▶ [EXERCISE] Present every line of the data below as a numbered list, omitting blank lines.

[Stored records]

====

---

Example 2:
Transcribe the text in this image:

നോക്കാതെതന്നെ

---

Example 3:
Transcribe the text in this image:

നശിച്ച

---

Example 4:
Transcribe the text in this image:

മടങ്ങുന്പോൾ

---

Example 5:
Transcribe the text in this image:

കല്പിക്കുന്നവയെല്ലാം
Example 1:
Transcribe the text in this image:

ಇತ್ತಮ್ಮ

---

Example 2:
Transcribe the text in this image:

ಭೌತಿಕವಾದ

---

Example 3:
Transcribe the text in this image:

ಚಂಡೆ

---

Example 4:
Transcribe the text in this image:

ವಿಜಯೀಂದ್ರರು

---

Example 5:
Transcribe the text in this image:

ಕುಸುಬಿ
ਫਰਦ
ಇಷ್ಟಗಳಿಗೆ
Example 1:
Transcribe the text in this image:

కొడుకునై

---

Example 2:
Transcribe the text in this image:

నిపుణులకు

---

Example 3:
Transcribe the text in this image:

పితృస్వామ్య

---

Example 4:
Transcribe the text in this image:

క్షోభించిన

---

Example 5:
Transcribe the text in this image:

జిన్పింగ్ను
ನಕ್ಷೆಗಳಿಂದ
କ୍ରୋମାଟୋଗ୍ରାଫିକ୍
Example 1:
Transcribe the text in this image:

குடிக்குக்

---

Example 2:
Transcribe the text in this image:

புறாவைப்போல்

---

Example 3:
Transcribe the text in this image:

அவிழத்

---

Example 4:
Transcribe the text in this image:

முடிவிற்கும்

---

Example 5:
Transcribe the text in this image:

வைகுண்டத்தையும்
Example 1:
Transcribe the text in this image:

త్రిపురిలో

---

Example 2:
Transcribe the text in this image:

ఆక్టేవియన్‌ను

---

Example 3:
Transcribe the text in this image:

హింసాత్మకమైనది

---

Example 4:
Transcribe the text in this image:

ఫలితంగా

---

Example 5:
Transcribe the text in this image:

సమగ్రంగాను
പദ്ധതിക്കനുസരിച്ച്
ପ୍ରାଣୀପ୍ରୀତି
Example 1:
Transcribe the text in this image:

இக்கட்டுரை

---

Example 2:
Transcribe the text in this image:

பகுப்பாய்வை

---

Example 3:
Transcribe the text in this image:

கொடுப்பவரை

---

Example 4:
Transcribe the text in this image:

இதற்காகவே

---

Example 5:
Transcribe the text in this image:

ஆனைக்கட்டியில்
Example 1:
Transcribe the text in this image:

====

▶ [FULL OUTPUT]
1. ---
2. Example 2:
3. Transcribe the text in this image:
4. നോക്കാതെതന്നെ
5. ---
6. Example 3:
7. Transcribe the text in this image:
8. നശിച്ച
9. ---
10. Example 4:
11. Transcribe the text in this image:
12. മടങ്ങുന്പോൾ
13. ---
14. Example 5:
15. Transcribe the text in this image:
16. കല്പിക്കുന്നവയെല്ലാം
17. Example 1:
18. Transcribe the text in this image:
19. ಇತ್ತಮ್ಮ
20. ---
21. Example 2:
22. Transcribe the text in this image:
23. ಭೌತಿಕವಾದ
24. ---
25. Example 3:
26. Transcribe the text in this image:
27. ಚಂಡೆ
28. ---
29. Example 4:
30. Transcribe the text in this image:
31. ವಿಜಯೀಂದ್ರರು
32. ---
33. Example 5:
34. Transcribe the text in this image:
35. ಕುಸುಬಿ
36. ਫਰਦ
37. ಇಷ್ಟಗಳಿಗೆ
38. Example 1:
39. Transcribe the text in this image:
40. కొడుకునై
41. ---
42. Example 2:
43. Transcribe the text in this image:
44. నిపుణులకు
45. ---
46. Example 3:
47. Transcribe the text in this image:
48. పితృస్వామ్య
49. ---
50. Example 4:
51. Transcribe the text in this image:
52. క్షోభించిన
53. ---
54. Example 5:
55. Transcribe the text in this image:
56. జిన్పింగ్ను
57. ನಕ್ಷೆಗಳಿಂದ
58. କ୍ରୋମାଟୋଗ୍ରାଫିକ୍
59. Example 1:
60. Transcribe the text in this image:
61. குடிக்குக்
62. ---
63. Example 2:
64. Transcribe the text in this image:
65. புறாவைப்போல்
66. ---
67. Example 3:
68. Transcribe the text in this image:
69. அவிழத்
70. ---
71. Example 4:
72. Transcribe the text in this image:
73. முடிவிற்கும்
74. ---
75. Example 5:
76. Transcribe the text in this image:
77. வைகுண்டத்தையும்
78. Example 1:
79. Transcribe the text in this image:
80. త్రిపురిలో
81. ---
82. Example 2:
83. Transcribe the text in this image:
84. ఆక్టేవియన్‌ను
85. ---
86. Example 3:
87. Transcribe the text in this image:
88. హింసాత్మకమైనది
89. ---
90. Example 4:
91. Transcribe the text in this image:
92. ఫలితంగా
93. ---
94. Example 5:
95. Transcribe the text in this image:
96. సమగ్రంగాను
97. പദ്ധതിക്കനുസരിച്ച്
98. ପ୍ରାଣୀପ୍ରୀତି
99. Example 1:
100. Transcribe the text in this image:
101. இக்கட்டுரை
102. ---
103. Example 2:
104. Transcribe the text in this image:
105. பகுப்பாய்வை
106. ---
107. Example 3:
108. Transcribe the text in this image:
109. கொடுப்பவரை
110. ---
111. Example 4:
112. Transcribe the text in this image:
113. இதற்காகவே
114. ---
115. Example 5:
116. Transcribe the text in this image:
117. ஆனைக்கட்டியில்
118. Example 1:
119. Transcribe the text in this image:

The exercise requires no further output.